▶ _Exercise details_: Include only the line with "right eye: (160, 384)" and the lines after it, each reproduced exactly as it stands in the entries below.

[Records for processing Boundary: Start]

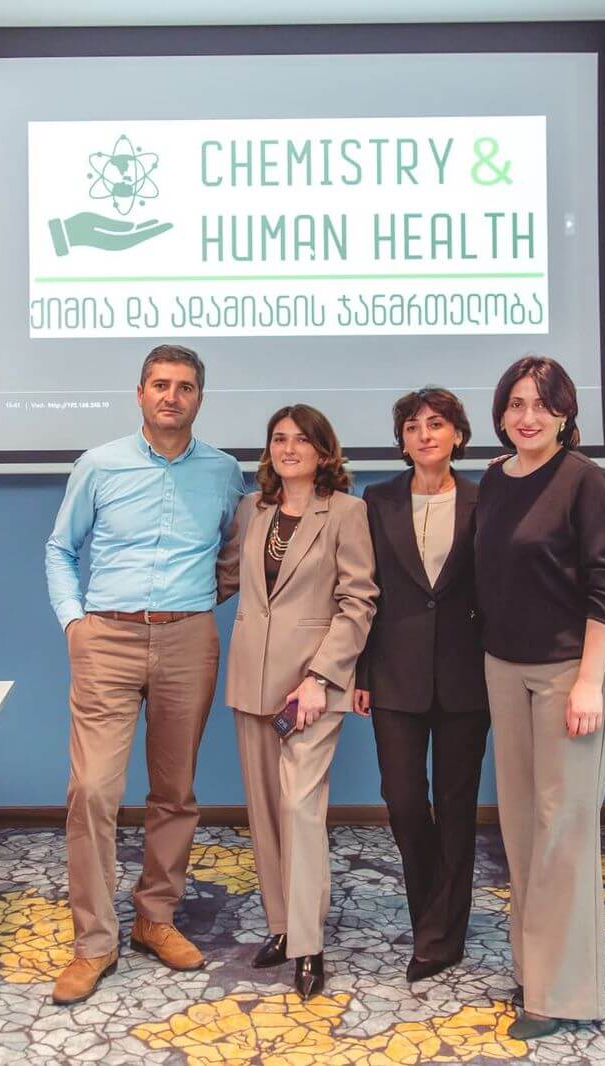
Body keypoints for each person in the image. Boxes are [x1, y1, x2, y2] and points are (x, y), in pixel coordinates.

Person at [43, 344, 244, 1006]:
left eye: (184, 387)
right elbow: (60, 548)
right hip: (107, 638)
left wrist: (195, 605)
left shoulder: (223, 472)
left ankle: (156, 917)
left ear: (199, 398)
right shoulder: (99, 465)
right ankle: (94, 942)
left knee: (175, 791)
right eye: (160, 384)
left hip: (188, 639)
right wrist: (75, 623)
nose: (171, 396)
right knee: (92, 791)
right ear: (140, 394)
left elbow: (234, 553)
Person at [475, 355, 605, 1041]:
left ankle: (562, 995)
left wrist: (590, 681)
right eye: (516, 403)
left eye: (542, 404)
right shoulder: (495, 478)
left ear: (567, 413)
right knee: (520, 827)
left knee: (562, 830)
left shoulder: (584, 480)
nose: (528, 416)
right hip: (504, 668)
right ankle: (533, 969)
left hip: (571, 671)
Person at [221, 404, 377, 998]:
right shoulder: (252, 510)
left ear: (323, 451)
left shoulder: (347, 513)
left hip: (310, 689)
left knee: (300, 811)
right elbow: (227, 578)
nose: (288, 448)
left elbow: (358, 601)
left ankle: (309, 946)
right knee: (265, 813)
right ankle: (283, 926)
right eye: (279, 438)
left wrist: (320, 677)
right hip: (252, 681)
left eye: (302, 440)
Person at [354, 387, 488, 984]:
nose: (424, 435)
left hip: (468, 676)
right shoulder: (377, 500)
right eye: (412, 426)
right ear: (402, 440)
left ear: (458, 434)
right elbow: (365, 592)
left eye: (436, 424)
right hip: (393, 673)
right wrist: (361, 672)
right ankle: (435, 910)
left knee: (457, 806)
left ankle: (439, 935)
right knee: (405, 801)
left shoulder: (486, 500)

[Records for processing Boundary: End]

▶ _Exercise response_:
right eye: (160, 384)
left hip: (188, 639)
right wrist: (75, 623)
nose: (171, 396)
right knee: (92, 791)
right ear: (140, 394)
left elbow: (234, 553)
Person at [475, 355, 605, 1041]:
left ankle: (562, 995)
left wrist: (590, 681)
right eye: (516, 403)
left eye: (542, 404)
right shoulder: (495, 478)
left ear: (567, 413)
right knee: (520, 827)
left knee: (562, 830)
left shoulder: (584, 480)
nose: (528, 416)
right hip: (504, 668)
right ankle: (533, 969)
left hip: (571, 671)
Person at [221, 404, 377, 998]:
right shoulder: (252, 510)
left ear: (323, 451)
left shoulder: (347, 513)
left hip: (310, 689)
left knee: (300, 811)
right elbow: (227, 578)
nose: (288, 448)
left elbow: (358, 601)
left ankle: (309, 946)
right knee: (265, 813)
right ankle: (283, 926)
right eye: (279, 438)
left wrist: (320, 677)
right hip: (252, 681)
left eye: (302, 440)
Person at [354, 387, 488, 984]:
nose: (424, 435)
left hip: (468, 676)
right shoulder: (377, 500)
right eye: (412, 426)
right ear: (402, 440)
left ear: (458, 434)
right elbow: (365, 592)
left eye: (436, 424)
right hip: (393, 673)
right wrist: (361, 672)
right ankle: (435, 910)
left knee: (457, 806)
left ankle: (439, 935)
right knee: (405, 801)
left shoulder: (486, 500)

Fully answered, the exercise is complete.